Es reiche auch aus, lediglich die beiden Indexwerte zum Beginn des Mietverhältnisses (Mai 2007) und zu dem in der Änderungserklärung genannten Zeitpunkt (November 2017) gegenüberzustellen. Eine gestaffelte Berechnung je nach dem Zeitpunkt des Überschreitens der im Mietvertrag angegebenen Drei-Prozent-Schwelle sei nicht erforderlich. Die Schwelle einer nötigen dreiprozentigen Änderung des Indexwertes stelle eine sogenannte Bagatellklausel dar. Hierdurch solle verhindert werden, dass jede geringfügige Änderung des Verbraucherpreisindex zum Anlass einer Änderung der Miete genommen werde. Die Klausel schränke somit die Geltendmachung der Mietänderung ein, berühre aber nicht deren Berechnung. Diese sei vielmehr durch eine Gegenüberstellung des Indexwerts zum Zeitpunkt der Erhöhungserklärung mit dem Wert zum Zeitpunkt des Mietbeginns vorzunehmen. Die prozentuale Differenz beider Werte ergebe die prozentuale Änderung der Miete; die Indexmiete ändere sich im gleichen Verhältnis wie der Index.

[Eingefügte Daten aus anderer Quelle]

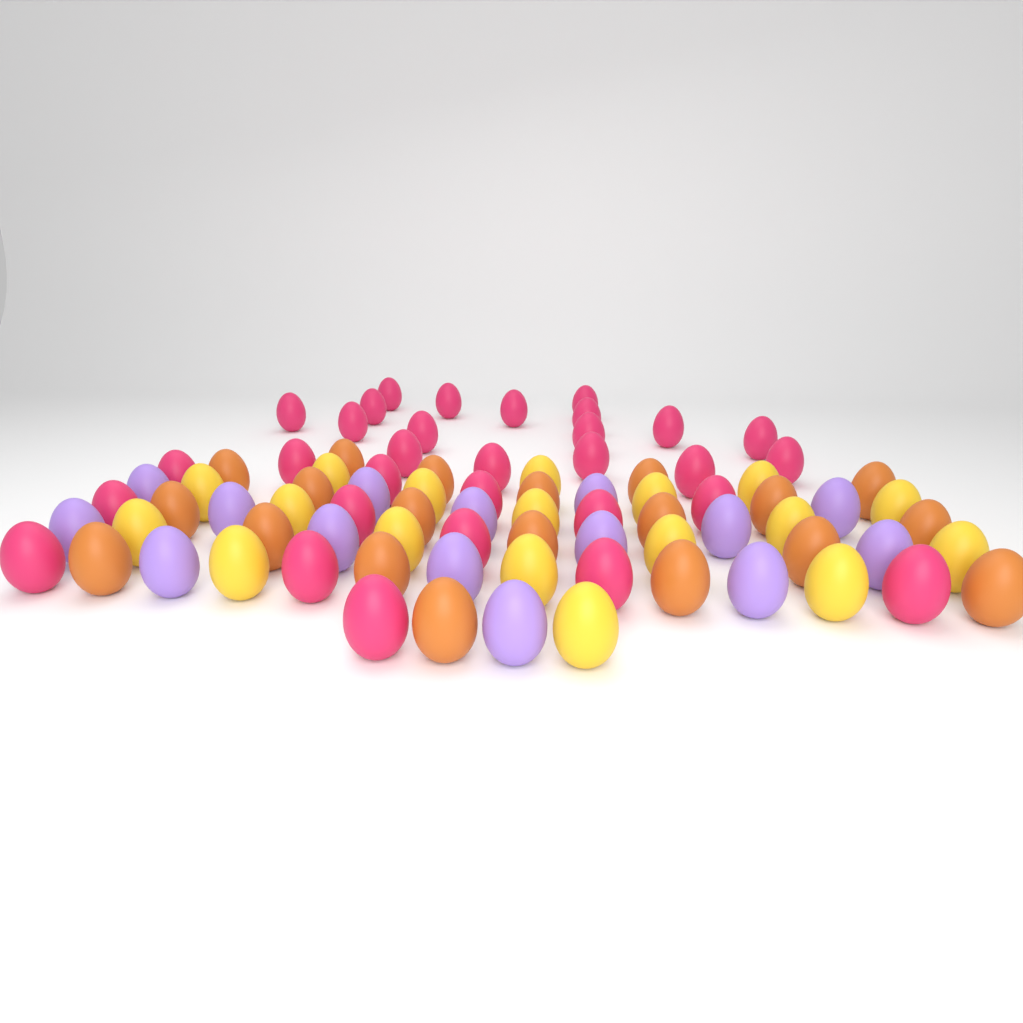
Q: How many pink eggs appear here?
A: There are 31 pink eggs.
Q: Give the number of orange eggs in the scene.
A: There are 20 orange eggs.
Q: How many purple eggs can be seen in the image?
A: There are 15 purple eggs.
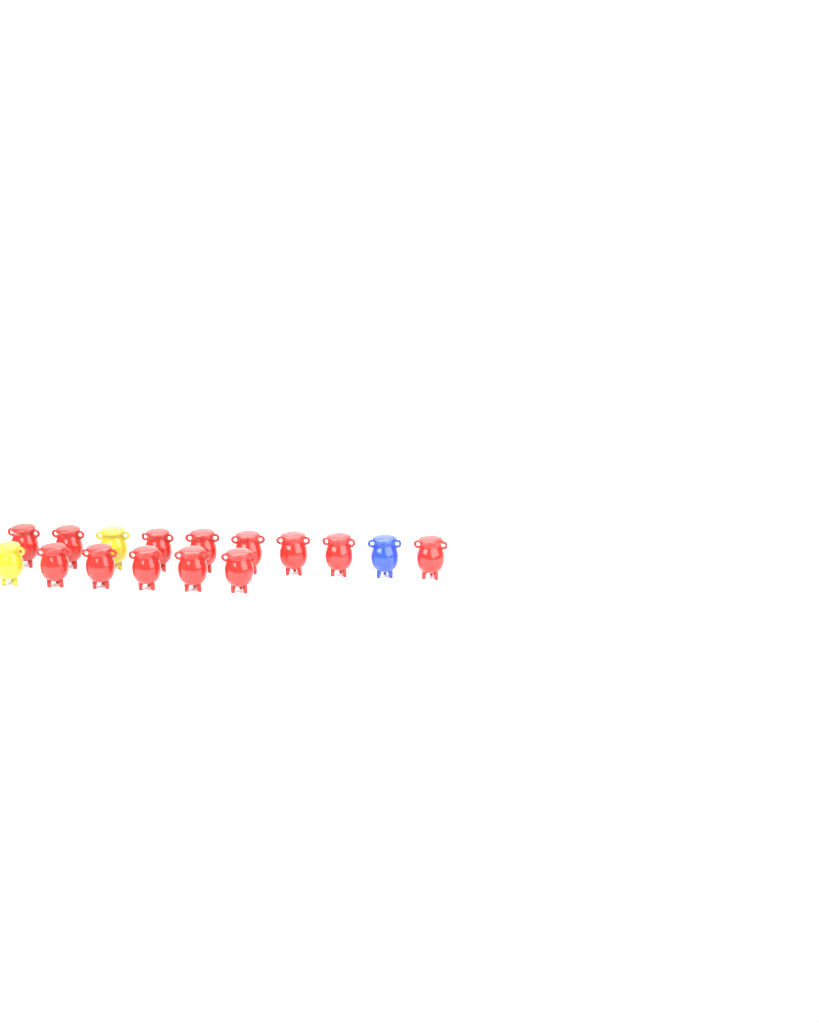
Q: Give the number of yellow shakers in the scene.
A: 2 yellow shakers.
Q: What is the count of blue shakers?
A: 1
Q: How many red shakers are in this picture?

Letztendlich sei der Vermieter auch nicht zu einer schrittweisen Anpassung der Miete nach dem jeweiligen Überschreiten des Schwellenwertes verpflichtet. Er könne vielmehr die Miete auch erst nach einem längeren Zeitraum und somit nach einer mehrmaligen Überschreitung der Drei-Prozent-Schwelle erhöhen.